Este estilo disuelve el sentido existencial: podemos vivimos interconectados por medio de la tecnología y estar ausentes de lo que nos rodea, tener cientos o millares de amigos virtuales sin conocer a ninguno de forma personal, llamar a la solidaridad en redes sociales sin atender al indigente o migrante que sufre frente de nuestros ojos. Intentan que seamos simples espectadores de sucesos «en vivo» sin poder interactuar, lentamente se posicionan ídolos que arrebatan nuestra esperanza –todo lo encuentro en él-, nos distraen por medio del entretenimiento -música, imágenes, juegos, videos, etc.-, y ofrecen accesibilidad a «lugares exclusivos» como parte de nuestra valía.

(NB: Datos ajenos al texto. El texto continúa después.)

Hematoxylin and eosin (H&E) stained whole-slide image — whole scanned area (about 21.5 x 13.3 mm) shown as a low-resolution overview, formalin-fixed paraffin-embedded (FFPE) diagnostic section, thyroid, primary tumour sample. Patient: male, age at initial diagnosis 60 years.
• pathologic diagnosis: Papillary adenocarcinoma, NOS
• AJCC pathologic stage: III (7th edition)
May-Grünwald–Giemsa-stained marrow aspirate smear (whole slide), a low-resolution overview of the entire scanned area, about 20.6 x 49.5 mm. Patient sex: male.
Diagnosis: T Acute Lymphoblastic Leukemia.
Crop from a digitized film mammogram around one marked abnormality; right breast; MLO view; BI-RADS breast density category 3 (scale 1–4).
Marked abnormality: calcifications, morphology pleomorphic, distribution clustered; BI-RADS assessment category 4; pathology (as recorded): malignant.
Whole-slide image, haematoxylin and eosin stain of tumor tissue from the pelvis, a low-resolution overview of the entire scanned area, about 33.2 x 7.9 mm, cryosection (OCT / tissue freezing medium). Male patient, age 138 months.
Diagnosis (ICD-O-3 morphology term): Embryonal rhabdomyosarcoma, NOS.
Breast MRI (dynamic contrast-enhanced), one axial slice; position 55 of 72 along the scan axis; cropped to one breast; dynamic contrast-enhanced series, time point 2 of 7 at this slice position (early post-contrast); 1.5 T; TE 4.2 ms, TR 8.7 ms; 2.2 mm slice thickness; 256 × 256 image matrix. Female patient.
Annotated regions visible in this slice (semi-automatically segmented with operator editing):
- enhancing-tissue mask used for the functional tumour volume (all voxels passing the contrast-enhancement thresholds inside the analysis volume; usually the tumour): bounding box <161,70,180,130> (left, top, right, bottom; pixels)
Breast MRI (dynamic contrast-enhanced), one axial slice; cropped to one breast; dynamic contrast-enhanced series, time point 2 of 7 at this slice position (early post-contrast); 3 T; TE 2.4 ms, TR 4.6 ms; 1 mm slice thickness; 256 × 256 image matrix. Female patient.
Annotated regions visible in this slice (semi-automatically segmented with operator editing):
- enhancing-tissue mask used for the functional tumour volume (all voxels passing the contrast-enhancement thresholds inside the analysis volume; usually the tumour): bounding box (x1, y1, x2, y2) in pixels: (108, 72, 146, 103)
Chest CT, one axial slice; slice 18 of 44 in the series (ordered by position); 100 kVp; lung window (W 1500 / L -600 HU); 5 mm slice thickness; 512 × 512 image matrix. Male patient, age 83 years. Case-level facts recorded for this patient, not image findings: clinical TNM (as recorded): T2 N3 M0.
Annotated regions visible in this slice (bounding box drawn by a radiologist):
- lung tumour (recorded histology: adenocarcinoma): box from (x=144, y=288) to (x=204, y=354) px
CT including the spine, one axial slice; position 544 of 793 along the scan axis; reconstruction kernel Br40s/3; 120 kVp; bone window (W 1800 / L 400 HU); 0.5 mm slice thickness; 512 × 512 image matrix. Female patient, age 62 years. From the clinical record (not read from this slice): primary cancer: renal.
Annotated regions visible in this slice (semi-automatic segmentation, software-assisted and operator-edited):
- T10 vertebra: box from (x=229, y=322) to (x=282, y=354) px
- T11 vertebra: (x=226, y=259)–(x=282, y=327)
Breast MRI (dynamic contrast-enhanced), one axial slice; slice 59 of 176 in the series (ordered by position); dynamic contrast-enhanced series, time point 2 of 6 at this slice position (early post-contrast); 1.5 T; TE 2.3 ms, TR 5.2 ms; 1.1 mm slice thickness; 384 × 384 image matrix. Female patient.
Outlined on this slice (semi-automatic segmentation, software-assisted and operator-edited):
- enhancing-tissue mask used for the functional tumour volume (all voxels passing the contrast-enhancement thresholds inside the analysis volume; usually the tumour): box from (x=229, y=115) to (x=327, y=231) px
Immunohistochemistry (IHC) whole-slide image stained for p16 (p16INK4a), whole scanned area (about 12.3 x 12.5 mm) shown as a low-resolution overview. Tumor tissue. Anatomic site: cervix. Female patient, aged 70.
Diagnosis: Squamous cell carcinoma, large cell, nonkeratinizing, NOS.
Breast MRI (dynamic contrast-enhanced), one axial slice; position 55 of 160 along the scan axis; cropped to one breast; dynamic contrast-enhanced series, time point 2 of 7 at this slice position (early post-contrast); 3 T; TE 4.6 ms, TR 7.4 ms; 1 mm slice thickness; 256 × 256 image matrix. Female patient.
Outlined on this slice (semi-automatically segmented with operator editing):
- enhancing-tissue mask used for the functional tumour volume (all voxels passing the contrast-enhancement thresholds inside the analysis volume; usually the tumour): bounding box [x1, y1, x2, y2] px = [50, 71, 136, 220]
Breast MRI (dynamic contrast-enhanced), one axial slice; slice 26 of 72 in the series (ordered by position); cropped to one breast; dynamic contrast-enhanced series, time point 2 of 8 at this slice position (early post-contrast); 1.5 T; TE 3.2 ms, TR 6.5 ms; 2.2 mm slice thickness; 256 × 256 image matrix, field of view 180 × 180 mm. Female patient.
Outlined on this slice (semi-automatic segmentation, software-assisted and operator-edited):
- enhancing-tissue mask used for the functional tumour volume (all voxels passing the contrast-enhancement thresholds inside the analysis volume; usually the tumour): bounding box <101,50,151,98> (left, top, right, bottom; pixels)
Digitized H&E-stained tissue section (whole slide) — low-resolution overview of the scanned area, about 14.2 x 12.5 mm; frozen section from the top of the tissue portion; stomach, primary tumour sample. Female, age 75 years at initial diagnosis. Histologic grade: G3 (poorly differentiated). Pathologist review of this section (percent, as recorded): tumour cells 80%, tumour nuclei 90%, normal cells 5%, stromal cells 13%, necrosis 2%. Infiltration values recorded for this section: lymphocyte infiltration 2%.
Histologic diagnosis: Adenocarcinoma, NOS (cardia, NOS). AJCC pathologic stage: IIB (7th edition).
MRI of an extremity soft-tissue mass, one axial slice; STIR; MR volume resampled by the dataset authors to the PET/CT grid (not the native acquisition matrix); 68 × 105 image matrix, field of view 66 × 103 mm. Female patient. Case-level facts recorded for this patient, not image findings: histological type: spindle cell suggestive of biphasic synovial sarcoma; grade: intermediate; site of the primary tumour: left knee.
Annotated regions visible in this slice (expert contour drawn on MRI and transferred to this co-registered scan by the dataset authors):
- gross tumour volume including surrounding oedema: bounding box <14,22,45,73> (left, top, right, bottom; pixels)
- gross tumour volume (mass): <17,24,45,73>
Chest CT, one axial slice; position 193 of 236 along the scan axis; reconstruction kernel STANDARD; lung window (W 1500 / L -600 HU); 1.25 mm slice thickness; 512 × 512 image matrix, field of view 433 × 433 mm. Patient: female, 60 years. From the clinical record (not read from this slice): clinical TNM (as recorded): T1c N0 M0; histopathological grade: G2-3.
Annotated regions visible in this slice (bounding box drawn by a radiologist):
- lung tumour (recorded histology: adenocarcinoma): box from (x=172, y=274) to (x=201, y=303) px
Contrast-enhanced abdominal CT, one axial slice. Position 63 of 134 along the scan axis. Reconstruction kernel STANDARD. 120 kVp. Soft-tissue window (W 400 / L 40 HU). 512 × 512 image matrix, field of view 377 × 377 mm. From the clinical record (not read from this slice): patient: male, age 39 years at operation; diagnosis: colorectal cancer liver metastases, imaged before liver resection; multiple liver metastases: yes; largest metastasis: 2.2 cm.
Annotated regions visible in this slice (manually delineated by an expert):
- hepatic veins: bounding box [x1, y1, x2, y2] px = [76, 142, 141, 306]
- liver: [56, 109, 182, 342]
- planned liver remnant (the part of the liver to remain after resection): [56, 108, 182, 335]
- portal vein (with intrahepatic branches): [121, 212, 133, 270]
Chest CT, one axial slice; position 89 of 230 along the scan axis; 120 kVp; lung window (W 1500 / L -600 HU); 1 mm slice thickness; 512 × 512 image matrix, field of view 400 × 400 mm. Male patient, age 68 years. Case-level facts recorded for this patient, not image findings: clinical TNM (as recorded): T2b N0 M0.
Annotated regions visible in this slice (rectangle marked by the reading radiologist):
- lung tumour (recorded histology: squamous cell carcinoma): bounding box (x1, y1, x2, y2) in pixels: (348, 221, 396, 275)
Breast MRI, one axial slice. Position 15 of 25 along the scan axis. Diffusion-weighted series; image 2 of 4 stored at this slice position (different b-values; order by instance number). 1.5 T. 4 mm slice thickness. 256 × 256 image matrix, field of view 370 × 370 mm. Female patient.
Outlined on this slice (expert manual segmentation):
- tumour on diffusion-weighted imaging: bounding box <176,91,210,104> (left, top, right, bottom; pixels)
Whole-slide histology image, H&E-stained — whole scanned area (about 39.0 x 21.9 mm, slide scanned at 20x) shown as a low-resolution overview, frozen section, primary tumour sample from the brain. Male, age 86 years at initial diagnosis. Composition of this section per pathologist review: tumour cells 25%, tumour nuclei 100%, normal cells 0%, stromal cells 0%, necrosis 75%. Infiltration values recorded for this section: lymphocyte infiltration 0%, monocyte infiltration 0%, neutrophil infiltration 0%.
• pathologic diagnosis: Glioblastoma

El detenernos a reflexionar en estos procederes sociales, sin duda, cimbra nuestra postura como creyente de un Dios amoroso, al ver cómo somos conducidos lejos de la justicia y la inclusión, evitando «dejarnos sorprender» por lo pequeño, lo frágil, lo cotidiano. Ello nos provoca una tensión interna, tanto intelectual como espiritual, desde un querer huir, tratando de encontrar una escapatoria a tanto sufrimiento; pasando por un esperar aquella solución externa o divina que arrancará de raíz todo el mal, mientras nos desgastamos en un imperioso qué-hacer, ignorando lo básico y primordial; llegando a despreciar y odiar todo aquello que nos produzca un empático dolor, puesto que al fin y al cabo ¿acaso somos guardianes de los demás?[2]

Buscar respetar a la dignidad es contraponerse a estas dinámicas actuales y romper los círculos egoístas que nos encierran, es reconocer al «otro» como igual, no por una obligación estipulada simplemente en un papel –referencia jurídica- , o aceptación mecanizada de normas que la tradición nos ha inculcado –un deber ser-, sino por tratarse de personas[3]. Pero dentro del colectivo social, el mercado ha impuesto su palabra, subordinando las leyes jurídicas a su merced, corrompiendo la integridad y poniéndole un signo de precio a la dignidad. Esto se ve reflejando, claramente, al analizar los tipos de gobierno que prevalecen en nuestros países. Basta hablar de democracia en su praxis para darnos cuenta que no es un sinónimo de justicia o libertad y observar que, al menos en México[4], las condiciones de miseria en que se vive, aún con democracia.

Vivimos en una América Latina que camina sobre economías nacionales eternamente en vías de desarrollo, de poblaciones hundidas en el abandono, de tierras silenciadas por el saqueo y vendidas a capitales extranjeros. El sistema político nos sigue invitando a arriesgar nuestra confianza en el establecimiento del ideal de república, sin reconocer que ofrecen la misma respuesta: una sumisión y abajamiento ante modelos económicos que sustituyen una tiranía por otra; distantes del anhelo subyacente en el corazón de nuestros pueblos. Los políticos se han limitado a salvaguardar los intereses económicos, evitando aplicar medidas que puedan afectar el nivel de consumo o poner en riesgo las inversiones extranjeras (Cf. Laudato Si, No. 178).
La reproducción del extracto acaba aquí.